Текст =>
Читаем Матисс полностью

Но отвратительные сплетни были наименьшими из неприятностей, случившихся той зимой. «Я была уволена, — рассказывала Лидия. — Madame хотела, чтобы я ушла, причем вовсе не из женской ревности — для этого я не давала никакого повода, — а из-за того, что я вела все дела и заняла слишком большое место в доме». Лидия переехала в пансион и стала думать, что делать дальше. В случае войны ее, как лицо без гражданства, ожидала печальная участь. Однажды ей уже случалось терять все — дом, семью, родной язык, родину, надежду стать врачом. И вот теперь, когда ей выпал счастливый шанс начать все сначала, опять все рушилось. Через десять дней она отправила прощальную записку Берте Парейр, объяснив, что предпочитает самоубийство существованию, причиняющему несчастье ей и другим. Лидия выстрелила в себя, но пуля застряла в грудной кости. Нацелить револьвер на себя во второй раз у нее не хватило мужества. Написав новую записку сестре Амели, Лидия в тот же день уехала из Ниццы.

Берта, наблюдавшая своего зятя в течение сорока лет, начиная со времени скандала с Юмберами, ни минуты не сомневалась в честности Лидии, написавшей ей о своих отношениях с художником, вернее, об их отсутствии. Все, кто наблюдал за происходящим в Ницце, — даже жена и дочь Бюсси, считали, что у Матисса к его модели сугубо профессиональный интерес. Но в этом-то и заключалась суть проблемы. Для Амели Матисс не могло быть худшего предательства, чем отстранение от участия в делах мужа. Она пожертвовала всем и подчинила свою жизнь интересам мужа и его работы, а теперь, на седьмом десятке, оказалась лишней. В феврале 1939 года ее адвокат составил акт о расторжении брака. Одним из главных условий был раздел принадлежащего супругам имущества поровну — картин, рисунков, гравюр, скульптур и всего прочего.

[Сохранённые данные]
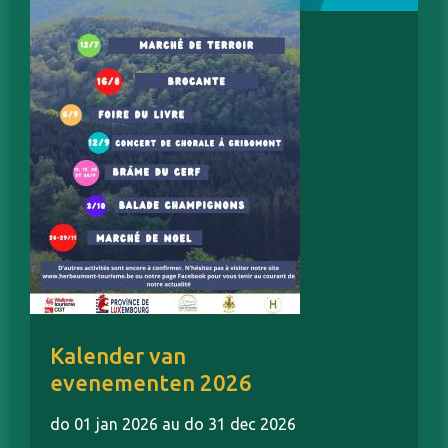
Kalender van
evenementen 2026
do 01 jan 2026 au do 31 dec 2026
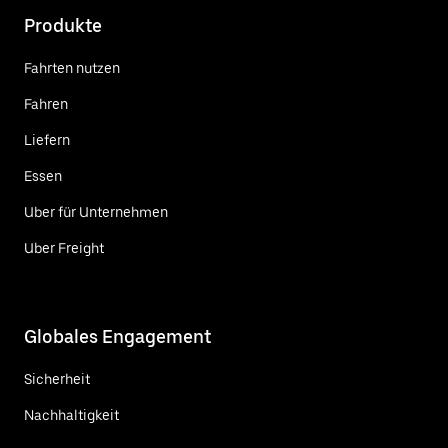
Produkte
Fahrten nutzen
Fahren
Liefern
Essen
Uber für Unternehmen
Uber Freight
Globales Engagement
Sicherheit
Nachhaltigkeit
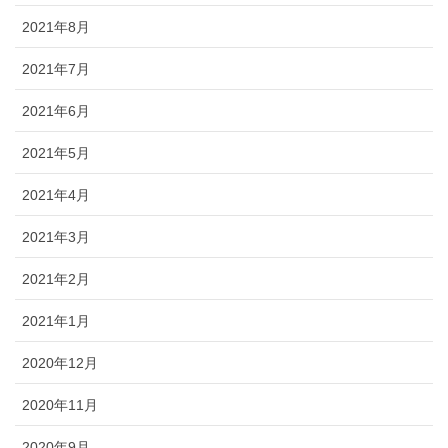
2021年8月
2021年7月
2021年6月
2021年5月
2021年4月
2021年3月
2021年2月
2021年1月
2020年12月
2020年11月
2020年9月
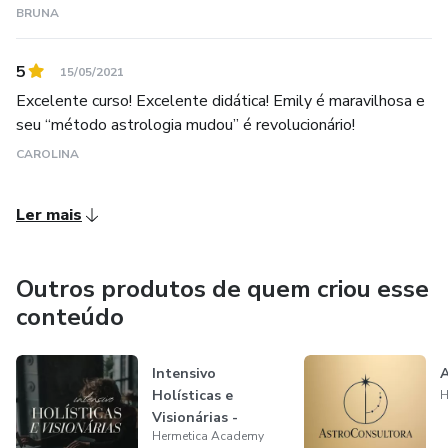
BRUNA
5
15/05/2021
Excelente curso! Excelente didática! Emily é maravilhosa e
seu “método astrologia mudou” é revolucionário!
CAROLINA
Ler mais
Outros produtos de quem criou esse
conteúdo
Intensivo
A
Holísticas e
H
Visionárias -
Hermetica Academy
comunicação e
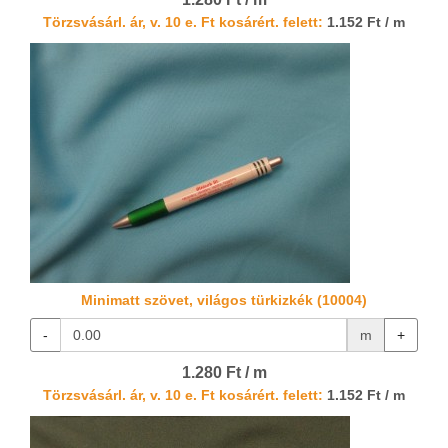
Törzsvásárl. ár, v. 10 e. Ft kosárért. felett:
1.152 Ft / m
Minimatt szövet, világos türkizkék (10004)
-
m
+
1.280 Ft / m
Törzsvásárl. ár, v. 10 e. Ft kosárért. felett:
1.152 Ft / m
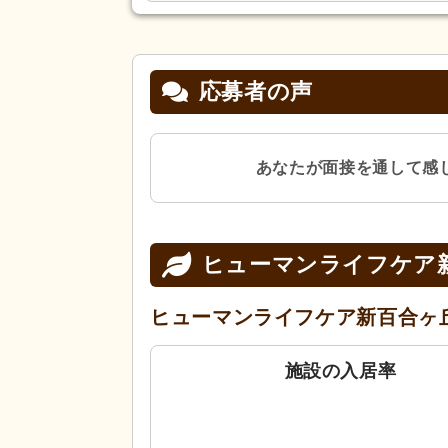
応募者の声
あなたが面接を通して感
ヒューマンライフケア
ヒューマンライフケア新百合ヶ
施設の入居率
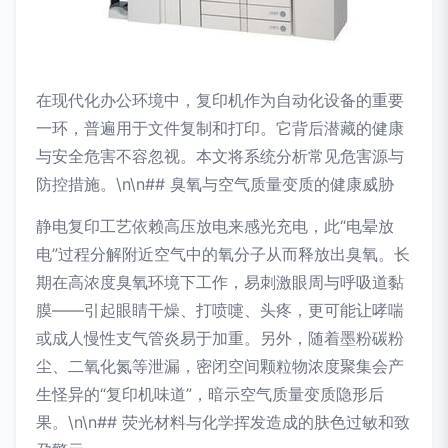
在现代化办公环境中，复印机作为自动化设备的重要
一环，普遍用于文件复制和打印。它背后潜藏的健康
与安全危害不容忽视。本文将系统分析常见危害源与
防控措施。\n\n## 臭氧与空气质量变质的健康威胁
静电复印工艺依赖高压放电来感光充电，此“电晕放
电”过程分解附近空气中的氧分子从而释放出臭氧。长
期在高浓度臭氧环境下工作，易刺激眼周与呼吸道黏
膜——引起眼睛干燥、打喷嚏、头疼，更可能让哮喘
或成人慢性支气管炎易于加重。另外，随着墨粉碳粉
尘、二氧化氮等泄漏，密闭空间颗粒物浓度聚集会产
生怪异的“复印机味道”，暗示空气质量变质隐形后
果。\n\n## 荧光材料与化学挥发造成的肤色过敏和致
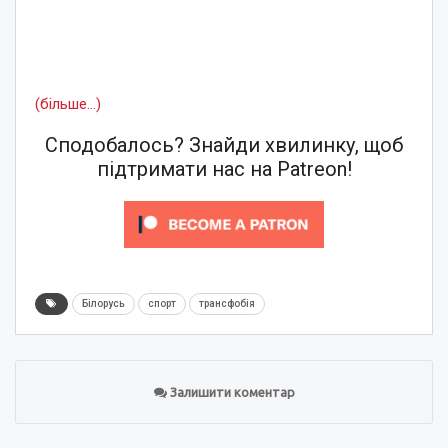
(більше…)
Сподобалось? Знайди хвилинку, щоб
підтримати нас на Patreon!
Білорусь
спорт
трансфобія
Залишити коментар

Задание 1 =>
Ответьте по тексту на вопросы:
(a) Куда переехала Лидия после увольнения?
(b) Где застряла пуля?
(c) Когда адвокат Амели составил акт о расторжении брака?
Задание 2 =>
Сверьтесь с текстом и скажите, верны ли утверждения. Каждый ответ подкрепите точной цитатой.
(a) Лидия уехала из Ниццы в тот же день, когда написала записку сестре Амели.
(b) Берта сомневалась в честности Лидии.
(c) По акту о расторжении брака имущество супругов делилось поровну.
Задание 3 => Перепишите слово в слово часть текста, начиная со слов «Берта, наблюдавшая своего» и продолжая до слов «и всего прочего.» включительно.

Ответ 1 =>
(a) В пансион.
(b) В грудной кости.
(c) В феврале 1939 года.

Ответ 2 =>
(a) Да: «Написав новую записку сестре Амели, Лидия в тот же день уехала из Ниццы».
(b) Нет: «ни минуты не сомневалась в честности Лидии».
(c) Да: «раздел принадлежащего супругам имущества поровну».

Ответ 3 =>
Берта, наблюдавшая своего зятя в течение сорока лет, начиная со времени скандала с Юмберами, ни минуты не сомневалась в честности Лидии, написавшей ей о своих отношениях с художником, вернее, об их отсутствии. Все, кто наблюдал за происходящим в Ницце, — даже жена и дочь Бюсси, считали, что у Матисса к его модели сугубо профессиональный интерес. Но в этом-то и заключалась суть проблемы. Для Амели Матисс не могло быть худшего предательства, чем отстранение от участия в делах мужа. Она пожертвовала всем и подчинила свою жизнь интересам мужа и его работы, а теперь, на седьмом десятке, оказалась лишней. В феврале 1939 года ее адвокат составил акт о расторжении брака. Одним из главных условий был раздел принадлежащего супругам имущества поровну — картин, рисунков, гравюр, скульптур и всего прочего.